--- SUPPLIED INFORMATION ---
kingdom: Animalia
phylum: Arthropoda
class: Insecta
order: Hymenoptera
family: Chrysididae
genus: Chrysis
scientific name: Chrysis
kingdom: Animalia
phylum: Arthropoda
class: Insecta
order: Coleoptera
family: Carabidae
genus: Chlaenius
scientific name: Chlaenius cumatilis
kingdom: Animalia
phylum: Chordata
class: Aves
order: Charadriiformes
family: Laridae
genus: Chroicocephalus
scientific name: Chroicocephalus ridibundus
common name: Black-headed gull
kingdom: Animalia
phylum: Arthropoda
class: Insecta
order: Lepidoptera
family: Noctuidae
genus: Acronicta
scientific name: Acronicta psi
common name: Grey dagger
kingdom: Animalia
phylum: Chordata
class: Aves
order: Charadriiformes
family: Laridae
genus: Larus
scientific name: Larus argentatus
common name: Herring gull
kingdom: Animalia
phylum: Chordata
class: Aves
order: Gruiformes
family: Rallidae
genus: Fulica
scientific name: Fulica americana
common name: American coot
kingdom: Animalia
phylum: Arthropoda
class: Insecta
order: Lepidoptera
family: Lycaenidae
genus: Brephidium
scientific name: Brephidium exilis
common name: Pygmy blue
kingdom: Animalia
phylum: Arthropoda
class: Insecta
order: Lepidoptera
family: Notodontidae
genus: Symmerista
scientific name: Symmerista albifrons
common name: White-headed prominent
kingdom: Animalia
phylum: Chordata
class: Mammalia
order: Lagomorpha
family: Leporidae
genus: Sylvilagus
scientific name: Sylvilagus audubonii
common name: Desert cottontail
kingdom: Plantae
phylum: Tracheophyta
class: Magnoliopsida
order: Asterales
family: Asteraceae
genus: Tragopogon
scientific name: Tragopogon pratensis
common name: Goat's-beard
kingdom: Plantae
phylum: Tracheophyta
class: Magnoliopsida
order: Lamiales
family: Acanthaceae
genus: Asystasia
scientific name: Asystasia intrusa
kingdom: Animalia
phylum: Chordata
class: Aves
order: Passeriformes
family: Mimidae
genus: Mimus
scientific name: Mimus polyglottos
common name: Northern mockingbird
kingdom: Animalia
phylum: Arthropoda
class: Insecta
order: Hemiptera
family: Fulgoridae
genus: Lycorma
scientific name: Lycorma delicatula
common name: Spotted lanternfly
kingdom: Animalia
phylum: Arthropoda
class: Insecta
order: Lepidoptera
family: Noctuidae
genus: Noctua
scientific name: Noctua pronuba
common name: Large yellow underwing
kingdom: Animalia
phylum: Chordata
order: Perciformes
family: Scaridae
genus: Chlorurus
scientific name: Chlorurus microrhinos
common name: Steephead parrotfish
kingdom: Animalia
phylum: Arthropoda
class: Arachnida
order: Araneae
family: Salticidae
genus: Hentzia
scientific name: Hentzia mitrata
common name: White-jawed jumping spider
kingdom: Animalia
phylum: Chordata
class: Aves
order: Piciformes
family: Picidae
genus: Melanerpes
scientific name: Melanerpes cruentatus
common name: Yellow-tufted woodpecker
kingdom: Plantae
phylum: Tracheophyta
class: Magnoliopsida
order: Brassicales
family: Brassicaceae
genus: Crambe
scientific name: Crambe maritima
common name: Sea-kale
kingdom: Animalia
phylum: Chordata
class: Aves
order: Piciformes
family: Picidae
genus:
---
(SET TASK)
Please copy the stretch of the data from the line containing "order: Gruiformes" through the line containing "common name: Desert cottontail", both of those lines included, without changing a single character.

(TASK SOLUTION)
order: Gruiformes
family: Rallidae
genus: Fulica
scientific name: Fulica americana
common name: American coot
kingdom: Animalia
phylum: Arthropoda
class: Insecta
order: Lepidoptera
family: Lycaenidae
genus: Brephidium
scientific name: Brephidium exilis
common name: Pygmy blue
kingdom: Animalia
phylum: Arthropoda
class: Insecta
order: Lepidoptera
family: Notodontidae
genus: Symmerista
scientific name: Symmerista albifrons
common name: White-headed prominent
kingdom: Animalia
phylum: Chordata
class: Mammalia
order: Lagomorpha
family: Leporidae
genus: Sylvilagus
scientific name: Sylvilagus audubonii
common name: Desert cottontail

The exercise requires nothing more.